Analysis of Early Failure of Tunneled Hemodialysis Catheters

J. K. Wong1, D. J. Sadler, M. McCarthy, J. C. Saliken, C. B. So and R. R. Gray

1 All authors: Department of Diagnostic Imaging, Foothills Medical Centre, 1403 29th St., N.W., Calgary, Alberta T2N 2T9, Canada.

OBJECTIVE. Tunneled hemodialysis catheters are often placed by the interventional radiology service using sonographic guidance and fluoroscopy for safe and optimal placement. The aim of this study was to determine the causes of early failure (<=7 days) of these catheters in our practice.

SUBJECTS AND METHODS. Data were prospectively collected for 639 radiologically placed tunneled hemodialysis catheters. The reason for catheter removal was recorded in each case. Tips of removed catheters were routinely sent for microbial culture.

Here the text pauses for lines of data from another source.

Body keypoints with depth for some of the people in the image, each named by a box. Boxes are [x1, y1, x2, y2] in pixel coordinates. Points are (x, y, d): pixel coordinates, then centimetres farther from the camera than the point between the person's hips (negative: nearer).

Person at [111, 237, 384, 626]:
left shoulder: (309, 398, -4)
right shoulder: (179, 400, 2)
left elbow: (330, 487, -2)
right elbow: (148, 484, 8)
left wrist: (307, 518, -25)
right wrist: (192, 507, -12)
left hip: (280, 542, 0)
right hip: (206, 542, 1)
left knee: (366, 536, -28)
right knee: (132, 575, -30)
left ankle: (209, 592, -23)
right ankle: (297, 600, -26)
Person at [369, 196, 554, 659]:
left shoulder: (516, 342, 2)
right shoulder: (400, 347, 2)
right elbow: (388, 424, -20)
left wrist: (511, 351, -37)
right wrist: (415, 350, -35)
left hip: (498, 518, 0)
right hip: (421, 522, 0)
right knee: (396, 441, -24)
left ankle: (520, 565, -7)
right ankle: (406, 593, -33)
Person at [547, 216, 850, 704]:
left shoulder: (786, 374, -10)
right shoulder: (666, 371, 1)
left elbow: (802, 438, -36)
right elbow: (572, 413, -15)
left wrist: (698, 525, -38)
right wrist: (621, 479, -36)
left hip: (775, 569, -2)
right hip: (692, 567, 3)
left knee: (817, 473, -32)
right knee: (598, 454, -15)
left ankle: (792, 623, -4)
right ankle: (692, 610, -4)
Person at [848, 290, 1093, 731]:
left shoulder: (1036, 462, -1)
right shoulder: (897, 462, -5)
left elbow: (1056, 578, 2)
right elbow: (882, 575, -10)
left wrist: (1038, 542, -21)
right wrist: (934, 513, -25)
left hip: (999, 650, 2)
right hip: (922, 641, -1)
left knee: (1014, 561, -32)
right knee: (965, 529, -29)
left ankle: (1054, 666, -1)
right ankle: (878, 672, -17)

RESULTS. Fifty-two (8.1%) of 639 catheters were removed within 7 days of insertion. Six (0.9%) of these had completed their purpose and had not failed; these were not included in the study. Of the 46 catheters having early failure, six (0.9%) were clotted and 12 (1.9%) were suspected of being infected, only three of which had a proven catheter-related infection. Twenty-eight catheters (4.4%) were removed for other reasons. In this group, the most common reasons were poor tip position (n = 9) and catheter replacement over a guidewire into a preexisting fibrin sheath (n = 8). Only two failed because of poor tip orientation. Other reasons for failure were kinked or pinched catheters (n = 4) and bleeding (n = 3), including one exsanguination, and two unknown reasons.

CONCLUSION. By paying careful attention to catheter tip position, searching diligently for the presence of a fibrin sheath when catheter exchanges are made over a wire, and better investigating presumed catheter infection, we could reduce the early failure rate by more than half, from 46 cases to 20 cases (nine cases of suspected infection were in fact not infected).